▶ Problem to work on
Please repeat exactly the lines below from the one containing "cytoplasmic/membranous staining is" down to the one containing "staining of human", both included, and nothing else.

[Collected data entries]
______

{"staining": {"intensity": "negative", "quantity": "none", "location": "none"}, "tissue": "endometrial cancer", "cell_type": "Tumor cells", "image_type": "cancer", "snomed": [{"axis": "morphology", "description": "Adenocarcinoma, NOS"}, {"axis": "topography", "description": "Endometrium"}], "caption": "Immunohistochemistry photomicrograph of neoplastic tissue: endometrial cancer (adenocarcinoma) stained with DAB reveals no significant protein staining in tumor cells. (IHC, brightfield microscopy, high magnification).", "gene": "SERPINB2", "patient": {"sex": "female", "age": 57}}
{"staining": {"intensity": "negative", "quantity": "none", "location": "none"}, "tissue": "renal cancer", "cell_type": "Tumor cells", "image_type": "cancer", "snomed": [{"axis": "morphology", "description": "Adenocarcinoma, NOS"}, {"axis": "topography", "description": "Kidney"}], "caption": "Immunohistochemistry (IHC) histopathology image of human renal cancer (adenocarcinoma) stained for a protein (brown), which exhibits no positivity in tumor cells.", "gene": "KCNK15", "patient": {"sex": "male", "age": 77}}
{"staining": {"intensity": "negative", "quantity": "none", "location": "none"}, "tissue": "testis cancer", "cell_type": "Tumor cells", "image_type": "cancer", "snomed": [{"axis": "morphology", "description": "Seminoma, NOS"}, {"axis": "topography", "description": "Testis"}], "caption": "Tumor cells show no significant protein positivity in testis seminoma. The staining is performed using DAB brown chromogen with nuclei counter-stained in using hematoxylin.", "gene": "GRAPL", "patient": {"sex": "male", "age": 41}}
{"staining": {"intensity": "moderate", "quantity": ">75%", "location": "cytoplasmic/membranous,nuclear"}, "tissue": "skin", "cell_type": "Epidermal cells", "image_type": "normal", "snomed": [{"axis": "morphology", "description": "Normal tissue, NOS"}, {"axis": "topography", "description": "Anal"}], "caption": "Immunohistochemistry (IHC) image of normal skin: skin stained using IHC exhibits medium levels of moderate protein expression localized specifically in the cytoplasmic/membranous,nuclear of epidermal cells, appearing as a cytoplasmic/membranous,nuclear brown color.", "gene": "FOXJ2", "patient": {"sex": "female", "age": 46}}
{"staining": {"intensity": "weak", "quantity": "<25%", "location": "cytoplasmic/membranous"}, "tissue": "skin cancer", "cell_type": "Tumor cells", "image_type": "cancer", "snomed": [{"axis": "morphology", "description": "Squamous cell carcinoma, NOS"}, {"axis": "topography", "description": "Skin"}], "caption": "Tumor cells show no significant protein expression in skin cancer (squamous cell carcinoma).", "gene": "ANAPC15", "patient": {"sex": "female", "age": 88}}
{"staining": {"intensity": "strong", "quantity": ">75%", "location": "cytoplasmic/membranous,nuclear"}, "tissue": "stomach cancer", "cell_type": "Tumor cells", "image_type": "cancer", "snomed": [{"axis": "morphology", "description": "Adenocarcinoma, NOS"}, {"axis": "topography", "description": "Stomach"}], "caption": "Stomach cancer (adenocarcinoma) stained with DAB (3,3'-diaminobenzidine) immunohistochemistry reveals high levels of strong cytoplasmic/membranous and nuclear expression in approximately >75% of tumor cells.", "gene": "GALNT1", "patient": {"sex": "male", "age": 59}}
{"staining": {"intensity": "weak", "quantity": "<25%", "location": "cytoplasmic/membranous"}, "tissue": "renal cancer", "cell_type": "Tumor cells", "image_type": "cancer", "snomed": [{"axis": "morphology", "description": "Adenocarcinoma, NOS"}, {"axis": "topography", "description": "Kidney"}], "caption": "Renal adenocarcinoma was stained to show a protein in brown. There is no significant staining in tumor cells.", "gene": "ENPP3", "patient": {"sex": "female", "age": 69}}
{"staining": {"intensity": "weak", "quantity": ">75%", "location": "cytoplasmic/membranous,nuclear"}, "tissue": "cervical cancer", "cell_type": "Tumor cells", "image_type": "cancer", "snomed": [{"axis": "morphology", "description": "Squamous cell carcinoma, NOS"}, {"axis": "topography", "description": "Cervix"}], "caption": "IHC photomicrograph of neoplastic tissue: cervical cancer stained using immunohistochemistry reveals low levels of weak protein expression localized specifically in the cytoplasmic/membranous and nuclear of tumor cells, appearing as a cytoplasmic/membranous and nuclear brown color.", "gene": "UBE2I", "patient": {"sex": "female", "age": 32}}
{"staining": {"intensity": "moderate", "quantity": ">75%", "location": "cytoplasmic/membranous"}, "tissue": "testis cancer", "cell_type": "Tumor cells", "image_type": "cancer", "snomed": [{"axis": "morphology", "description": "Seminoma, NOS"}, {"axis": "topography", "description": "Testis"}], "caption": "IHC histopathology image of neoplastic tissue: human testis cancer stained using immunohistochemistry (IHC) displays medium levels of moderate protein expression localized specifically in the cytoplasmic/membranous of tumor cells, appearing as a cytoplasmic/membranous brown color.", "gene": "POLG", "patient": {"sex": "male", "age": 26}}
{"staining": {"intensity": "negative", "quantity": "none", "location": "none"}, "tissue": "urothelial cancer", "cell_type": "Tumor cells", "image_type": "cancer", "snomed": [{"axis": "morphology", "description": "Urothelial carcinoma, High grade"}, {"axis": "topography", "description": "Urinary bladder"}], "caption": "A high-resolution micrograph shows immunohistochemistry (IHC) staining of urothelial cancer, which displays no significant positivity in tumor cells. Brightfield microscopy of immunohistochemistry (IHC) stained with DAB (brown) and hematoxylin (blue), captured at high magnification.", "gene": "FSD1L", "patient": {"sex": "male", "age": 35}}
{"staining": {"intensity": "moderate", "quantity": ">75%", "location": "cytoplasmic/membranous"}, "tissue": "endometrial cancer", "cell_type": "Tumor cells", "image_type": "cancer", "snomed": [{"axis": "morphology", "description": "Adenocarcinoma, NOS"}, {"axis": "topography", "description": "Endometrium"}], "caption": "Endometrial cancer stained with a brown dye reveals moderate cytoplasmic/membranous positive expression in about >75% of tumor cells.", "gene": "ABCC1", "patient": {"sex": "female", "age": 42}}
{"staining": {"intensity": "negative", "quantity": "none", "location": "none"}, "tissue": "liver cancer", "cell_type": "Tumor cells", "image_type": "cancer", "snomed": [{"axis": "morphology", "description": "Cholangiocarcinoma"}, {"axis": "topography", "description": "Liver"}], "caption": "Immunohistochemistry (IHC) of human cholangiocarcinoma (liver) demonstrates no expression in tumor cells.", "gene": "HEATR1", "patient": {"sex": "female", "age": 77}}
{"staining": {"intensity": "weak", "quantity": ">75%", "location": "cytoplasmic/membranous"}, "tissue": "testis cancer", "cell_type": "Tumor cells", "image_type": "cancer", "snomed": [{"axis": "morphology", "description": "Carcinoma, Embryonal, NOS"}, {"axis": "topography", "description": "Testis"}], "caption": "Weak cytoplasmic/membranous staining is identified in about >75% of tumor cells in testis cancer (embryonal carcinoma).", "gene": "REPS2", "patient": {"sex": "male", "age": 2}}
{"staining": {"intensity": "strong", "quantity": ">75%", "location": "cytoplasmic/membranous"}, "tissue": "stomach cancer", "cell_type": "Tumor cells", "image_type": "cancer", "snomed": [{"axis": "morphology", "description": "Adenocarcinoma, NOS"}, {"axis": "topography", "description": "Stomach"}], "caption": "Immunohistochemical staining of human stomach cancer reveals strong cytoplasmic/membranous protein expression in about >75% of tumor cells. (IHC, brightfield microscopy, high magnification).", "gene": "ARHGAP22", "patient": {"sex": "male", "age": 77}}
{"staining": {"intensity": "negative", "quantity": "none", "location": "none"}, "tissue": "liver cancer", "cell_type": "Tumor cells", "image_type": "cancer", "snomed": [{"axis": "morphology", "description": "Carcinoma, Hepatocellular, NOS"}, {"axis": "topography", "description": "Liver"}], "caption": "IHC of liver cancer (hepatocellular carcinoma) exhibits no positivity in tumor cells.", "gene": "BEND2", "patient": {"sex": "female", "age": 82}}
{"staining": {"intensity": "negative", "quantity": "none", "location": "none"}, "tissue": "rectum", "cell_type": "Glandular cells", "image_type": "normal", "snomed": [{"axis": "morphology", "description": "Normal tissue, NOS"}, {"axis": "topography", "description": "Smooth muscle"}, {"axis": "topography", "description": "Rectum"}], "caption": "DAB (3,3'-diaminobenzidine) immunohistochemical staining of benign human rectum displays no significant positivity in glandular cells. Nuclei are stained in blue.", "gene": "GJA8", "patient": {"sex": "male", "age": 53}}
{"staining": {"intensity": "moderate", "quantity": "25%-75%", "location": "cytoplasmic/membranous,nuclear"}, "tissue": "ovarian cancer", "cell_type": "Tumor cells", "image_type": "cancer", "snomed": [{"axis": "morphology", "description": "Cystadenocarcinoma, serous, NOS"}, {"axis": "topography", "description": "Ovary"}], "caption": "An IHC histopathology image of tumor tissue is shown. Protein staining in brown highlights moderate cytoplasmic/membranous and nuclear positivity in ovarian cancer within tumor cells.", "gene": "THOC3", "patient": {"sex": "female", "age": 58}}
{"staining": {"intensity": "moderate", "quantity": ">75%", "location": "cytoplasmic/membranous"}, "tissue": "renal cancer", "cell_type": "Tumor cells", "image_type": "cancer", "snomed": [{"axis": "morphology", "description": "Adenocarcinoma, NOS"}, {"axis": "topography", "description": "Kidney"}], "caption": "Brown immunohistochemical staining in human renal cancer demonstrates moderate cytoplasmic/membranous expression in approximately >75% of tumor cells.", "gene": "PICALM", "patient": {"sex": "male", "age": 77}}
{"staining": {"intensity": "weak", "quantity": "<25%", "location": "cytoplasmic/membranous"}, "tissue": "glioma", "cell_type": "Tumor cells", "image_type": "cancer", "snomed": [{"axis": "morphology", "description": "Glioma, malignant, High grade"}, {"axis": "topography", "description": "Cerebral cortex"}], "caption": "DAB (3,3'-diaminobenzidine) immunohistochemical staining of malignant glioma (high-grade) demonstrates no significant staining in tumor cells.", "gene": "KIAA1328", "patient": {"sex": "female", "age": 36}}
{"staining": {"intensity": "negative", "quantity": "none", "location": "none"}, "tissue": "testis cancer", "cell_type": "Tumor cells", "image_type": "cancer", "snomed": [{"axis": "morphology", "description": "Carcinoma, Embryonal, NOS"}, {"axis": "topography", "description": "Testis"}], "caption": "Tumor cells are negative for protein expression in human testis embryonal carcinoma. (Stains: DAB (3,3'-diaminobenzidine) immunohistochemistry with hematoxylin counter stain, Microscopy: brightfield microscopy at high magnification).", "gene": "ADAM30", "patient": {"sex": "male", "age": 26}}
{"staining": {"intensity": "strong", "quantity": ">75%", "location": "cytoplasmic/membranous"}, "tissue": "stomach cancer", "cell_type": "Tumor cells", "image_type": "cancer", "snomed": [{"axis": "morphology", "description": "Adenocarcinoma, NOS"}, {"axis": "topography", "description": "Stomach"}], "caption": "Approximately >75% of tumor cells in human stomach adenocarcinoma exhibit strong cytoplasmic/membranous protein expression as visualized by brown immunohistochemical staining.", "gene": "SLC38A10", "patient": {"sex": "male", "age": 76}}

______

▶ Solution to this problem
{"staining": {"intensity": "weak", "quantity": ">75%", "location": "cytoplasmic/membranous"}, "tissue": "testis cancer", "cell_type": "Tumor cells", "image_type": "cancer", "snomed": [{"axis": "morphology", "description": "Carcinoma, Embryonal, NOS"}, {"axis": "topography", "description": "Testis"}], "caption": "Weak cytoplasmic/membranous staining is identified in about >75% of tumor cells in testis cancer (embryonal carcinoma).", "gene": "REPS2", "patient": {"sex": "male", "age": 2}}
{"staining": {"intensity": "strong", "quantity": ">75%", "location": "cytoplasmic/membranous"}, "tissue": "stomach cancer", "cell_type": "Tumor cells", "image_type": "cancer", "snomed": [{"axis": "morphology", "description": "Adenocarcinoma, NOS"}, {"axis": "topography", "description": "Stomach"}], "caption": "Immunohistochemical staining of human stomach cancer reveals strong cytoplasmic/membranous protein expression in about >75% of tumor cells. (IHC, brightfield microscopy, high magnification).", "gene": "ARHGAP22", "patient": {"sex": "male", "age": 77}}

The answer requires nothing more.